While many reviews have been published on the applications of GANs in medical imaging, to the best of our knowledge, this is the first review on the applications of GANs in brain MRI images. This review includes all the studies that used GANs for brain MRI; hence, this is the most comprehensive review on the topic. This review helps the readers to know the potential of the GANs for the synthesis of brain MRI data and the potential to improve the diagnosis and segmentation of brain tumors within brain MRI. Unlike reviews as [1,2,3] that covered a broad scope of different deep learning methods, this review focuses specifically on the applications of GANs in brain MRI.

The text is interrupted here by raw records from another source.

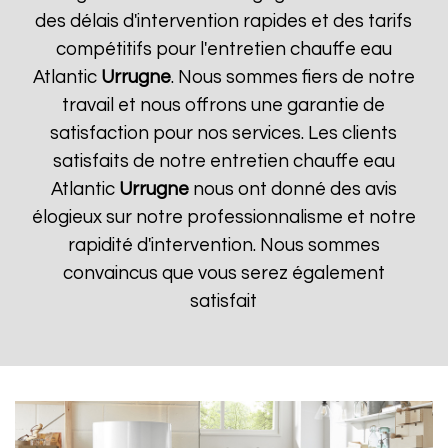
des délais d'intervention rapides et des tarifs
compétitifs pour l'entretien chauffe eau
Atlantic
Urrugne
. Nous sommes fiers de notre
travail et nous offrons une garantie de
satisfaction pour nos services. Les clients
satisfaits de notre entretien chauffe eau
Atlantic
Urrugne
nous ont donné des avis
élogieux sur notre professionnalisme et notre
rapidité d'intervention. Nous sommes
convaincus que vous serez également
satisfait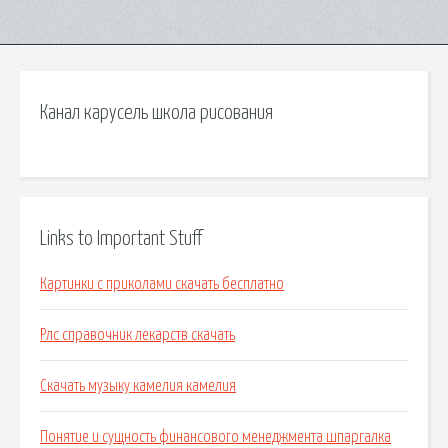
Канал карусель школа рисования
Links to Important Stuff
Картинки с приколами скачать бесплатно
Рлс справочник лекарств скачать
Скачать музыку камелия камелия
Понятие и сущность финансового менеджмента шпаргалка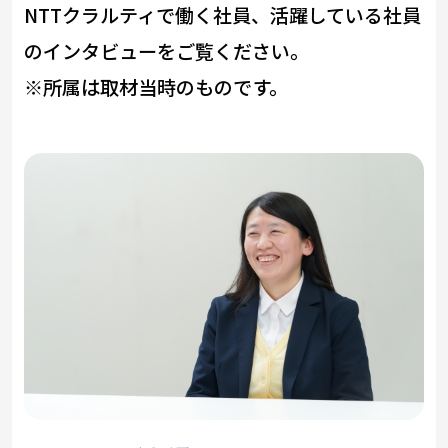
NTTクラルティで働く社員、活躍している社員
のインタビューをご覧ください。
※所属は取材当時のものです。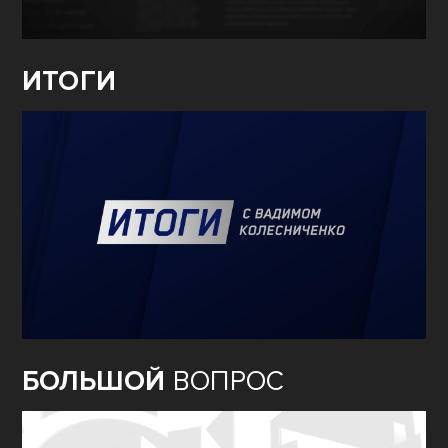
ИТОГИ
БОЛЬШОЙ
ВОПРОС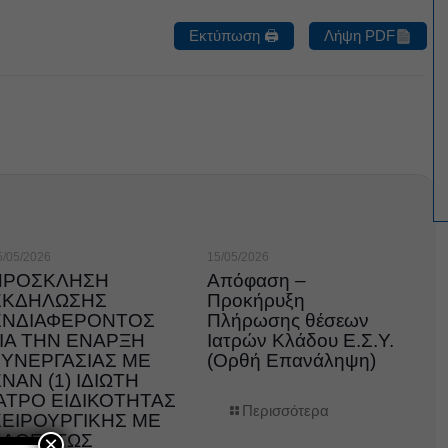
Εκτύπωση 🖨
Λήψη PDF
5/05/2026
15/05/2026
ΠΡΟΣΚΛΗΣΗ
Απόφαση –
ΕΚΔΗΛΩΣΗΣ
Προκήρυξη
ΕΝΔΙΑΦΕΡΟΝΤΟΣ
Πλήρωσης θέσεων
ΓΙΑ ΤΗΝ ΕΝΑΡΞΗ
Ιατρών Κλάδου Ε.Σ.Υ.
ΣΥΝΕΡΓΑΣΙΑΣ ΜΕ
(Ορθή Επανάληψη)
ΝΑΝ (1) ΙΔΙΩΤΗ
ΑΤΡΟ ΕΙΔΙΚΟΤΗΤΑΣ
Περισσότερα
ΧΕΙΡΟΥΡΓΙΚΗΣ ΜΕ
ΚΑΘΕΣΤΩΣ
×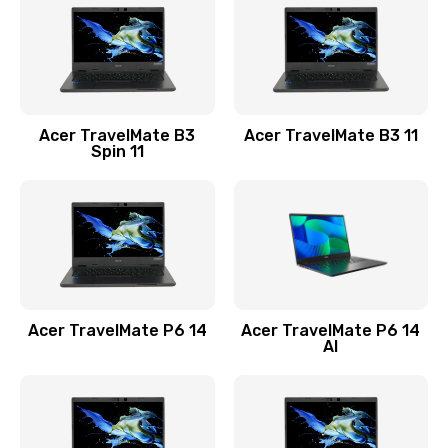
845 руб.
Заказать
Замена видеокарты
Acer TravelMate B3
Acer TravelMate B3 11
1890 руб.
Spin 11
Заказать
Замена аккумулятора
690 руб.
Заказать
Acer TravelMate P6 14
Acer TravelMate P6 14
Замена SSD
AI
1200 руб.
Заказать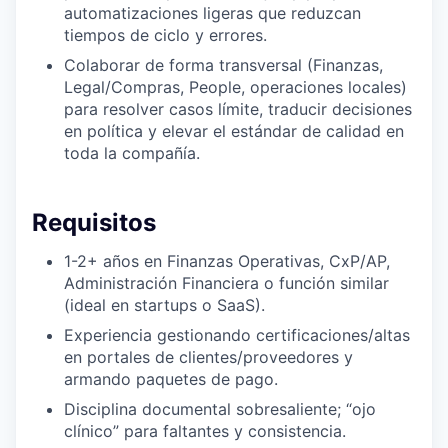
automatizaciones ligeras que reduzcan
tiempos de ciclo y errores.
Colaborar de forma transversal (Finanzas,
Legal/Compras, People, operaciones locales)
para resolver casos límite, traducir decisiones
en política y elevar el estándar de calidad en
toda la compañía.
Requisitos
1-2+ años en Finanzas Operativas, CxP/AP,
Administración Financiera o función similar
(ideal en startups o SaaS).
Experiencia gestionando certificaciones/altas
en portales de clientes/proveedores y
armando paquetes de pago.
Disciplina documental sobresaliente; “ojo
clínico” para faltantes y consistencia.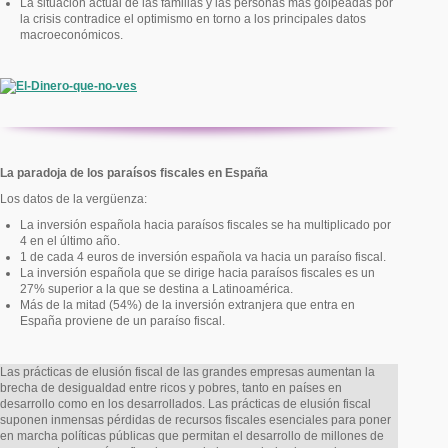
La situación actual de las familias y las personas más golpeadas por
la crisis contradice el optimismo en torno a los principales datos
macroeconómicos.
La paradoja de los paraísos fiscales en España
Los datos de la vergüenza:
La inversión española hacia paraísos fiscales se ha multiplicado por
4 en el último año.
1 de cada 4 euros de inversión española va hacia un paraíso fiscal.
La inversión española que se dirige hacia paraísos fiscales es un
27% superior a la que se destina a Latinoamérica.
Más de la mitad (54%) de la inversión extranjera que entra en
España proviene de un paraíso fiscal.
Las prácticas de elusión fiscal de las grandes empresas aumentan la
brecha de desigualdad entre ricos y pobres, tanto en países en
desarrollo como en los desarrollados. Las prácticas de elusión fiscal
suponen inmensas pérdidas de recursos fiscales esenciales para poner
en marcha políticas públicas que permitan el desarrollo de millones de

In this review, we followed the scientific review guidelines of the PRISMA-ScR [4]. In addition, we covered the major databases in health sciences, engineering, and technology fields to identify as many as possible published studies. Hence, the number of studies included in this review is high. We devised a strategy to avoid bias in study selection by employing two independent reviewers for study selection and data extraction and a third reviewer to validate the screening and the data extraction. This review provides a comprehensive list of the publicly accessible datasets for brain MRI. Hence, it can be considered a rich resource for the readers to identify valuable datasets of brain MRI.

Limitations

In this review, we included studies from five major databases. So, some studies might have been left out if they were not covered in the included databases. In addition, due to practical limitations, the review only consists of studies published in English. Hence, relevant studies published in other languages might have been left out. This review lists the studies into major applications such as synthesis, segmentation, diagnosis, super-resolution, and noise removal. The definition of some applications may overlap partly with others; for example, super-resolution may be considered as a sub-category of synthesis, and the categorization of super-resolution studies as synthesis studies will then increase the number of the studies in the synthesis category. However, we believe that the categorization in this review will better reflect the notion of the applications. We did not perform validation and assessment of the claims on the diagnosis of a brain tumor or the quality of the synthesized MRI data, as this was beyond the scope of this review.

Conclusion

In this scoping review, we included 139 studies that reported the use of GANs for brain MRI data. We identified the most common applications of GANs. We also identified the most commonly used datasets publicly available for brain MRI. We also summarized the most common architectures of GANs and the evaluation metrics that are widely adopted to evaluate the performance of GANs in brain MRI. It will be most rewarding if these studies find their way into clinical transformations. To achieve this, we remark that encouraging the availability of the software and codes for these studies will facilitate the reproducibility of the results. Eventually, more research progress will be possible. In addition, the need to bridge the gap between the computer scientists and clinicians is widely felt as the input and feedback of clinicians and radiologists is vital for the research outcomes to find their way into clinical uses. Similarly, there is a need to follow standardized comparison protocols for the different architectures of GANs used for brain MRI.